[Records from a dataset]
▬▬▬▬▬▬▬▬▬▬
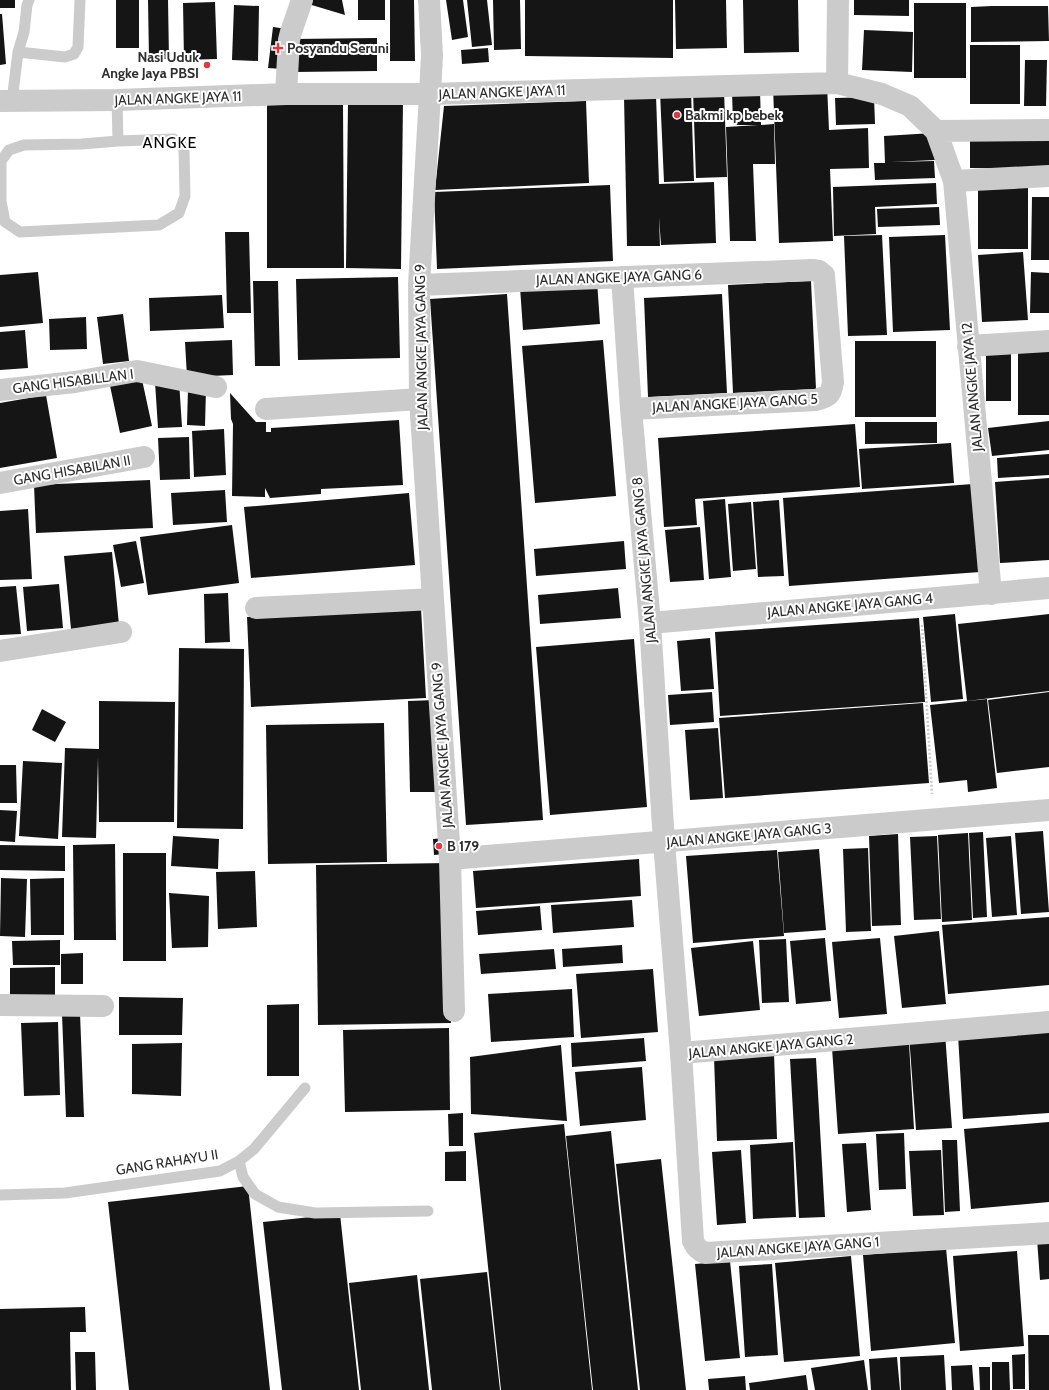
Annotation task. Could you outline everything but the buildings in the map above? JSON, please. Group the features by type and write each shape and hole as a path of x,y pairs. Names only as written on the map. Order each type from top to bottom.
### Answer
{"street":[{"path":"286,94 291,32 302,0"},
{"name":"JALAN ANGKE JAYA GANG 9","path":"429,0 432,55 419,285 420,399 450,859 454,1011"},
{"path":"837,83 838,0"},
{"name":"JALAN ANGKE JAYA 11","path":"6,101 117,100 286,94 430,94 837,83 882,94 910,106 936,131 954,181"},
{"path":"936,131 1049,130"},
{"path":"954,181 1049,176"},
{"name":"JALAN ANGKE JAYA 12","path":"954,181 991,594"},
{"name":"JALAN ANGKE JAYA GANG 6","path":"419,285 819,270"},
{"name":"JALAN ANGKE JAYA GANG 5","path":"631,409 816,400 826,397 831,392 833,382 826,281 824,275 819,270"},
{"name":"JALAN ANGKE JAYA GANG 8","path":"622,277 631,409 650,623 664,842"},
{"path":"968,346 1049,342"},
{"name":"GANG HISABILLAN I","path":"0,390 74,382 137,371 216,387"},
{"path":"266,409 420,399"},
{"name":"GANG HISABILAN II","path":"0,483 144,457"},
{"name":"JALAN ANGKE JAYA GANG 4","path":"650,623 1049,588"},
{"path":"256,608 433,599"},
{"path":"0,651 121,632"},
{"name":"JALAN ANGKE JAYA GANG 3","path":"450,859 1049,810"},
{"name":"JALAN ANGKE JAYA GANG 2","path":"664,842 681,1053 1049,1022"},
{"path":"0,1005 103,1006"},
{"name":"JALAN ANGKE JAYA GANG 1","path":"681,1053 693,1241 698,1250 706,1253 1049,1233"}],"lane":[{"path":"6,101 24,32 27,5 29,0"},
{"path":"18,52 64,57 74,54 78,47 80,0"},
{"path":"117,100 118,141"},
{"path":"174,139 180,144 184,150 185,196 178,213 159,225 68,230 20,232 5,222 1,201 1,161 9,150 24,145 82,144 118,141 174,139"},
{"name":"GANG RAHAYU II","path":"0,1195 65,1193 220,1171 239,1161 254,1149 305,1088"},
{"path":"239,1161 243,1177 255,1194 278,1207 315,1213 428,1211"}],"path":[{"path":"920,599 934,820"}],"place":[{"name":"Posyandu Seruni","path":"278,48"},
{"name":"Nasi Uduk Angke Jaya PBSI","path":"207,65"},
{"name":"Bakmi kp bebek","path":"677,115"},
{"name":"B 179","path":"439,846"}],"district":[{"name":"ANGKE","path":"170,142"}]}
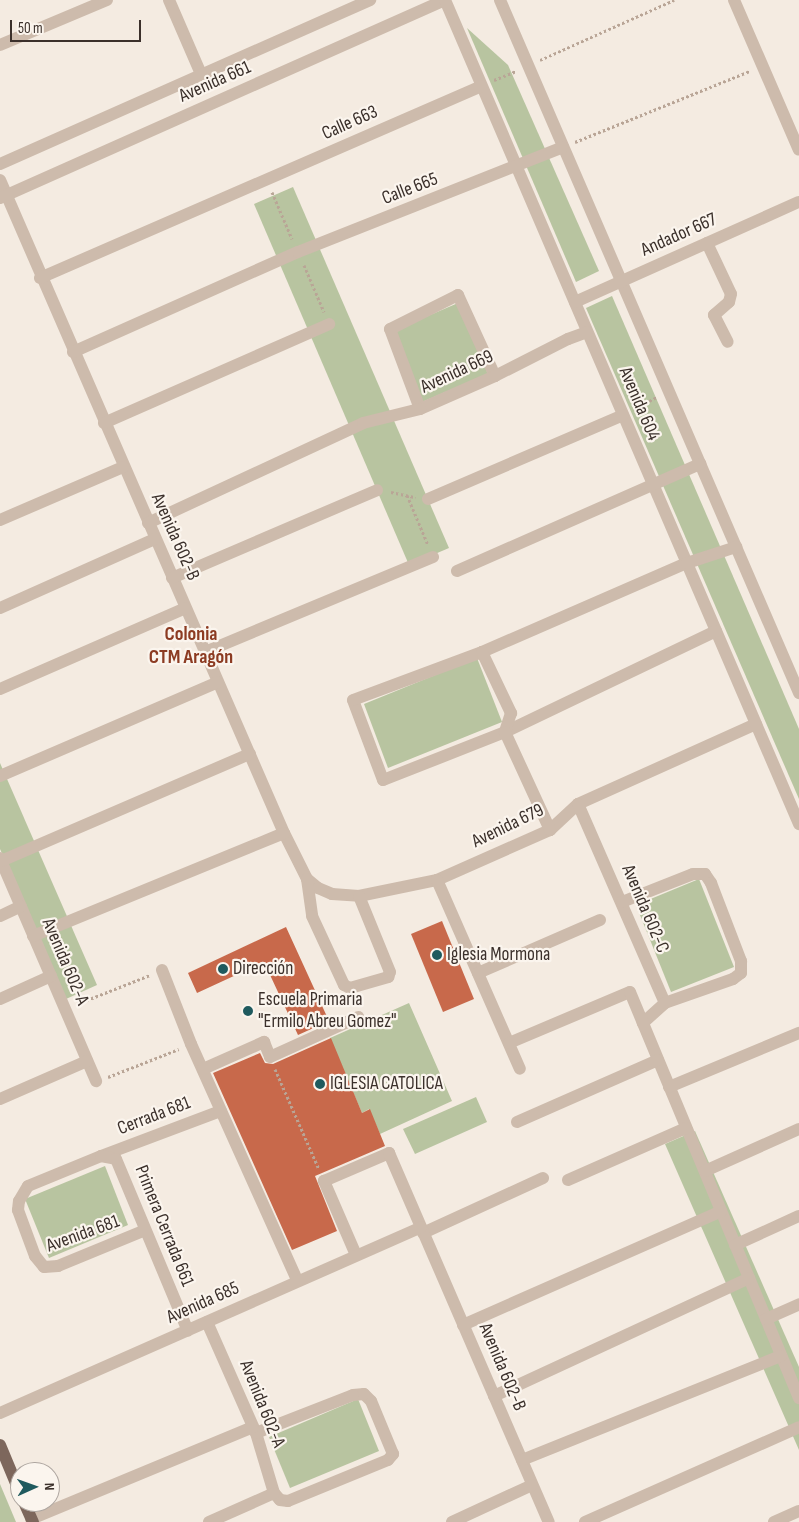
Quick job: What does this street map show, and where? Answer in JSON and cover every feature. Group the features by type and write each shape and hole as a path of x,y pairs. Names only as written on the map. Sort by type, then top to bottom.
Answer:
{"main road":[{"path":"0,1445 10,1468"}],"street":[{"path":"0,46 107,0"},
{"path":"169,0 201,74"},
{"name":"Avenida 661","path":"0,164 370,0"},
{"name":"Avenida 661","path":"4,196 445,0"},
{"name":"Avenida 604","path":"445,0 799,824"},
{"name":"Avenida 604","path":"500,0 799,693"},
{"path":"734,0 799,150"},
{"name":"Calle 663","path":"40,278 482,86"},
{"name":"Calle 665","path":"73,352 298,252 517,167 563,147"},
{"path":"0,180 4,196"},
{"name":"Avenida 602-B","path":"4,196 284,833 307,879 318,888"},
{"name":"Andador 667","path":"575,302 799,202"},
{"path":"707,243 732,294 729,302 714,315 728,342"},
{"name":"Avenida 669","path":"495,376 458,295 390,328 420,409 495,376 587,332"},
{"path":"104,423 329,324"},
{"path":"148,523 363,423 420,409"},
{"path":"428,499 623,414"},
{"path":"457,571 700,464"},
{"path":"0,520 123,467"},
{"path":"172,578 377,490"},
{"path":"0,608 155,539"},
{"path":"716,631 505,732 383,780 353,700 482,652 687,563 736,547"},
{"path":"204,652 433,557"},
{"path":"0,689 185,608"},
{"path":"482,652 511,714 505,732 550,830"},
{"path":"0,776 218,682"},
{"name":"Avenida 679","path":"318,888 332,894 358,896 437,880 550,830 578,804 756,724"},
{"path":"1,859 250,754"},
{"name":"Avenida 602-C","path":"578,804 665,1003"},
{"path":"33,936 284,833"},
{"name":"Avenida 602-A","path":"1,859 96,1081"},
{"path":"622,902 693,874 705,874 711,883 741,961 741,973 734,979 665,1003 643,1023"},
{"path":"307,879 312,916 344,985 350,988 388,977 390,972 358,896"},
{"path":"437,880 520,1069"},
{"path":"0,916 21,906"},
{"path":"478,973 600,920"},
{"path":"162,970 191,1044 298,1280"},
{"path":"0,999 51,976"},
{"path":"509,1044 630,992 781,1356 795,1376 799,1398"},
{"path":"203,1069 264,1042 270,1057 358,1017"},
{"path":"670,1087 799,1033"},
{"path":"517,1122 658,1060"},
{"path":"0,1099 87,1061"},
{"name":"Cerrada 681","path":"101,1156 221,1111"},
{"path":"568,1180 686,1128"},
{"path":"704,1171 799,1130"},
{"name":"Avenida 602-B","path":"324,1181 389,1153 549,1522"},
{"name":"Primera Cerrada 661","path":"101,1156 118,1162 143,1231 188,1331"},
{"name":"Avenida 681","path":"101,1156 28,1186 23,1192 18,1210 39,1263 52,1268 143,1231"},
{"name":"Avenida 685","path":"0,1413 188,1331 298,1280 543,1178"},
{"path":"324,1181 356,1255"},
{"path":"463,1325 721,1211"},
{"path":"736,1245 799,1216"},
{"path":"494,1396 749,1278"},
{"path":"766,1319 799,1304"},
{"name":"Avenida 602-A","path":"207,1322 255,1430 277,1497"},
{"path":"522,1460 781,1356"},
{"path":"32,1520 255,1430 358,1394 369,1397 392,1446 393,1454 388,1460 288,1501 277,1497 209,1522"},
{"path":"586,1522 799,1427"},
{"path":"452,1522 532,1485"},
{"path":"774,1522 799,1511"}],"path":[{"path":"482,86 674,0"},
{"path":"563,147 762,66"},
{"path":"623,414 668,391"},
{"path":"377,490 428,499"},
{"path":"407,495 433,557"},
{"path":"65,1008 162,970"},
{"path":"96,1081 191,1044"},
{"path":"270,1057 324,1181"}],"green space":[{"path":"467,28 508,65 599,271 576,282"},
{"path":"293,187 449,548 409,565 254,204"},
{"path":"612,296 799,729 799,799 586,308"},
{"path":"458,303 488,374 422,402 393,331"},
{"path":"477,658 502,722 388,768 364,704"},
{"path":"0,763 97,985 66,999 0,849"},
{"path":"699,879 734,967 671,992 636,905"},
{"path":"409,1003 452,1101 380,1134 369,1109 362,1113 330,1038"},
{"path":"476,1097 487,1122 415,1154 403,1129"},
{"path":"695,1131 799,1367 799,1450 665,1144"},
{"path":"105,1166 128,1225 49,1258 25,1199"},
{"path":"358,1399 379,1451 290,1488 269,1437"},
{"path":"0,1484 10,1512 12,1512 16,1522 0,1522"}],"building":[{"name":"Iglesia Mormona","path":"442,921 474,999 443,1012 411,934"},
{"path":"286,927 329,1021 298,1035 264,962 197,993 188,973"},
{"path":"331,1038 362,1113 370,1109 385,1146 315,1176 337,1231 292,1250 213,1073 260,1053 265,1063 273,1064"}],"place":[{"name":"Iglesia Mormona","path":"437,955"},
{"name":"Dirección","path":"223,969"},
{"name":"Escuela Primaria \"Ermilo Abreu Gomez\"","path":"248,1011"},
{"name":"IGLESIA CATOLICA","path":"320,1084"}],"district":[{"name":"Colonia CTM Aragón","path":"191,646"}]}
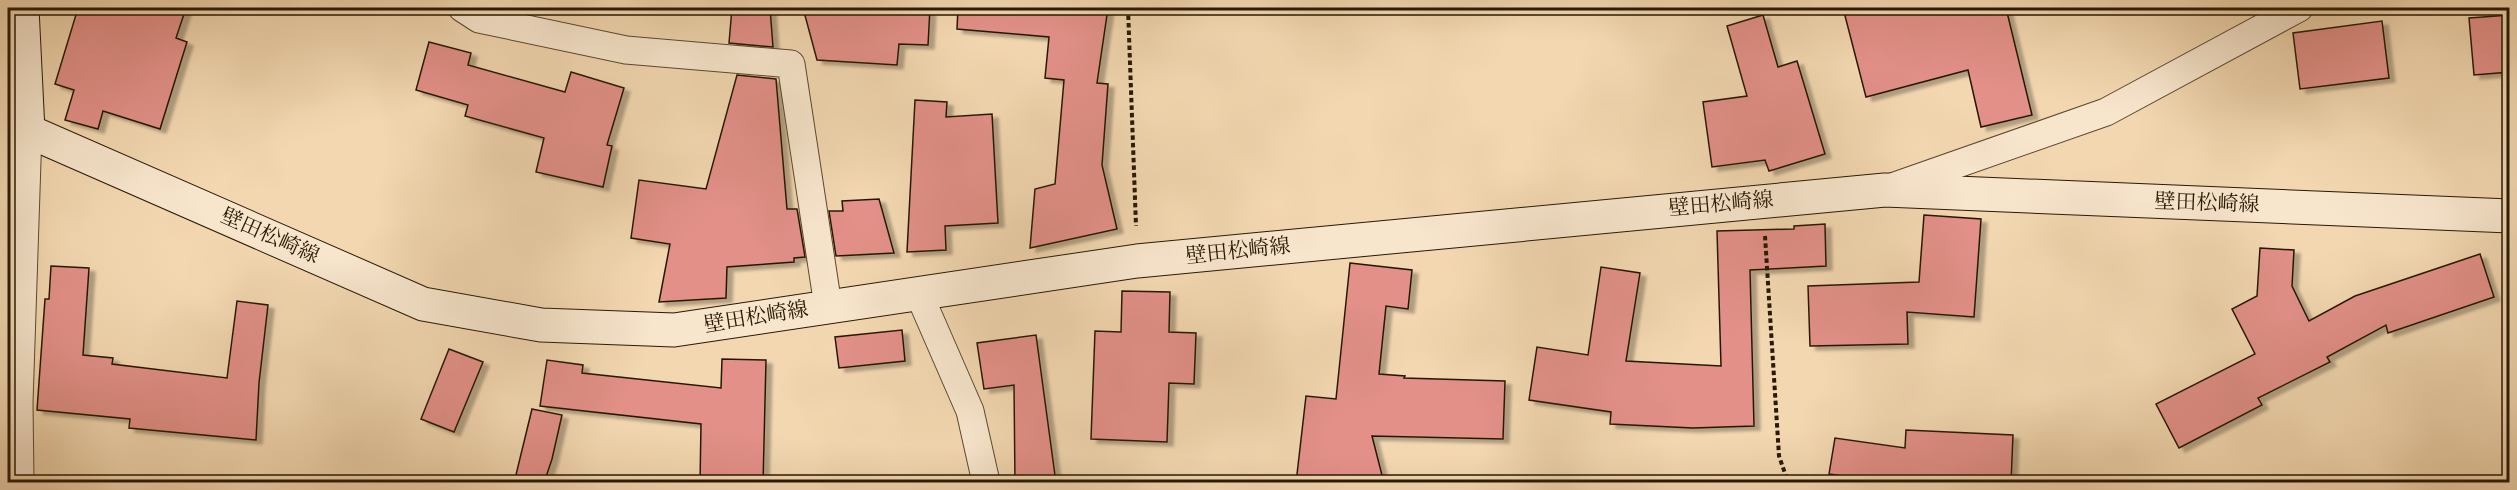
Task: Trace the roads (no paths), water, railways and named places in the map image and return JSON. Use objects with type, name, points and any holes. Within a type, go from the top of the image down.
[{"type":"main road","points":[[18,128],[22,8]]},
{"type":"main road","name":"壁田松崎線","points":[[18,128],[423,304],[541,325],[674,330],[1137,261],[1885,190],[2510,216]]},
{"type":"street","points":[[462,8],[479,19],[626,50],[791,64],[828,306]]},
{"type":"street","points":[[1885,190],[2106,112],[2299,8]]},
{"type":"street","points":[[18,128],[13,404],[20,483]]},
{"type":"street","points":[[919,294],[970,411],[986,483]]}]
▬▬▬▬▬▬▬▬▬▬
▶ [What is required]:
Only the lines from the one holding "Task: Trace the" through the final line of the entries, both included, should be given again, word for word.

▶ [Output for this exercise]:
Task: Trace the roads (no paths), water, railways and named places in the map image and return JSON. Use objects with type, name, points and any holes. Within a type, go from the top of the image down.
[{"type":"main road","points":[[18,128],[22,8]]},
{"type":"main road","name":"壁田松崎線","points":[[18,128],[423,304],[541,325],[674,330],[1137,261],[1885,190],[2510,216]]},
{"type":"street","points":[[462,8],[479,19],[626,50],[791,64],[828,306]]},
{"type":"street","points":[[1885,190],[2106,112],[2299,8]]},
{"type":"street","points":[[18,128],[13,404],[20,483]]},
{"type":"street","points":[[919,294],[970,411],[986,483]]}]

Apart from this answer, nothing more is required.